I have a best friend. An AMAZING one at that. She is there for me when I need her, she gets my (sometimes wacky) sense of humor, and she wholeheartedly supports me in whatever I do and wherever I go in life. I’m tempted to whip out my Maid of Honor speech right about now, but I will spare you as it could get super emotional up in here!
To sum it all up, this girl has changed my life. I know, I know, super cliche. I can’t get away from cliches with this one. Practically every sappy BFF cliche out there applies in our situation. We used to joke that if only one of us had been male, we would have been the perfect storybook couple (Fortunately, we did find ourselves some pretty stellar alternatives).

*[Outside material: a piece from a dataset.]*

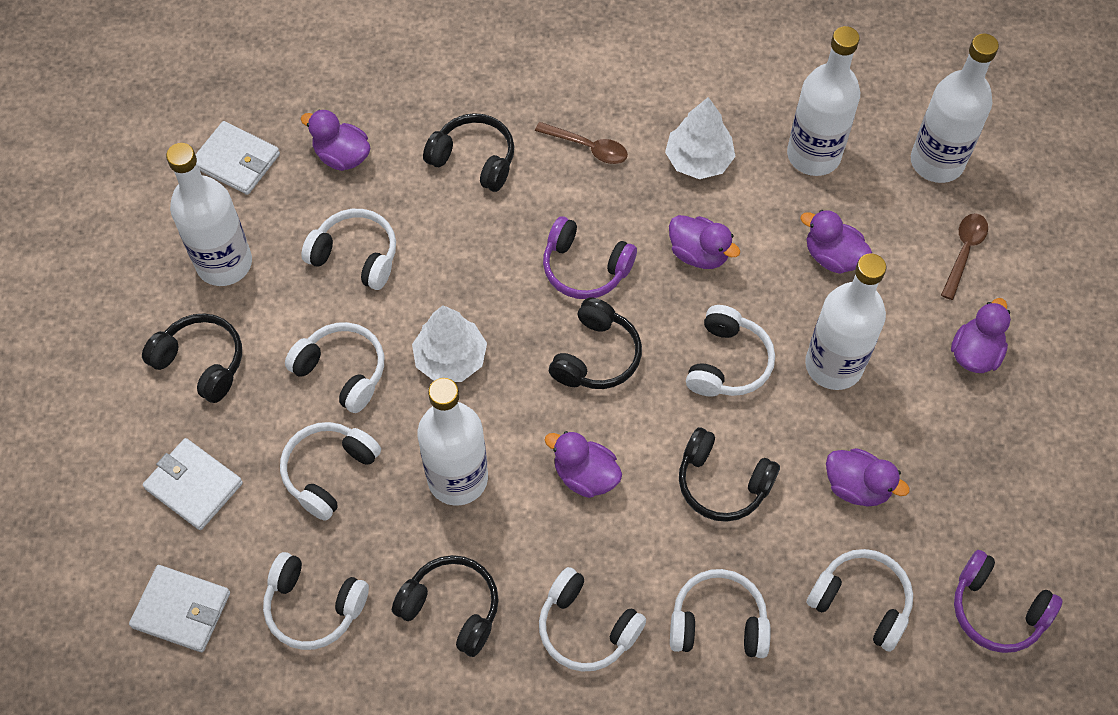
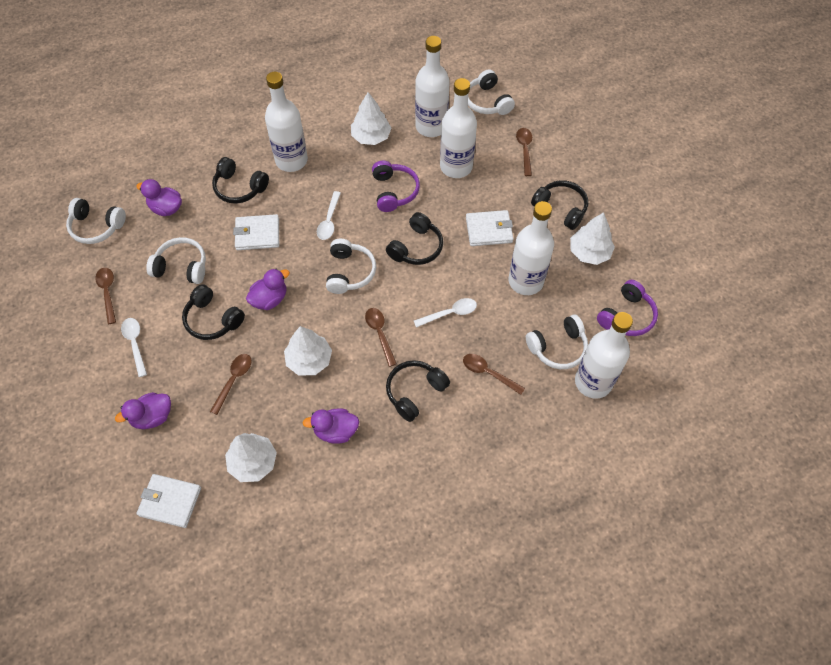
brown spoon: [535,122,628,164] [941,213,988,300] = 2 -> [95,268,116,324] [210,354,252,415] [365,308,397,367] [463,354,525,395] [516,128,532,176] = 5
purple duck: [301,109,370,171] [545,431,622,498] [669,215,740,269] [800,210,872,274] [826,448,910,506] [951,298,1011,373] = 6 -> [115,392,171,429] [136,179,182,216] [246,269,290,310] [303,409,359,444] = 4
white headphones: [263,552,369,650] [280,422,381,521] [285,322,384,413] [301,209,396,290] [539,567,646,672] [670,569,771,658] [686,305,775,396] [806,549,913,652] = 8 -> [66,198,126,244] [146,237,206,284] [326,239,376,294] [468,69,515,115] [526,314,588,369] = 5
white spoon: none = 0 -> [121,318,147,377] [317,191,341,240] [414,298,477,328] = 3
white tree: [412,305,487,382] [665,97,735,179] = 2 -> [225,433,277,482] [284,326,332,376] [351,92,392,145] [570,212,615,265] = 4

Our friendship began in the days of yore, in those good ol’ days I was telling you about. I was in the middle of high school and I thought I was happy, but I was starting to realize I actually wasn’t. I wanted to change courses in my life (I’ll spare you the dramatic – eh, not too dramatic – details). I wanted to rediscover the core of who I was and what I wanted. It was the perfect time for me to make a best friend (well, a new one. In the course of me trying to become a better person, I neglected many people I loved. Long story. One I may or may not get to…). And this is when I met C. We were young; we were doe eyed and bushy tailed. I had recently decided to do away with my hesitations and reservations about getting close to people and was eager to be free and real, my genuine self. C was just plain friendly and cheerful; so welcoming and so refreshing. And there we had it. The perfect recipe for BFFdom.
I have had this conversation with C. About how the timing for two people to become close has to be just right. Because people are always going through whatever drama they’re going though (women especially – sorry) and there are only certain points in time when each person is open to starting a new friendship. Willing to be vulnerable. To let their guard down. To love someone. To build something new. (I can hardly imagine how much more complicated this is when it comes to romantic relationships. I’m not an experienced dater – see arranged marriage – , so someone will have to fill me in on those deets.) Being best friends with C during my formative years of life contributed a lot to who I am today. I’d like to think a lot of my confidence and happiness with who I am came from her and her family.
C has a bubbly, infectious personality. She is the life of the party: friendly, funny and smart (not to mention freaking gorgeous!). The truly great thing about C, though, is that she genuinely just wants everyone to be happy. She is the last to judge and the first to offer forgiveness and understanding. She is also exceptionally thoughtful. She was the only person who sent me a card on the anniversary of my mother’s passing. That’s how well she knows me; how well she knows how I feel and what I need.
She told me on one of our late night phone chats, and I’ll never forget it, “Diane, no matter what, I’m on your side”, despite me expressing that I was in the wrong and I had just made a mess of things.
I want to end with this love note to C: You are my better half, you complete me, and I am forever and a day on YOUR side. (Yes, I stole that from my Maid of Honor speech. I had to use something! That thing was beautiful!)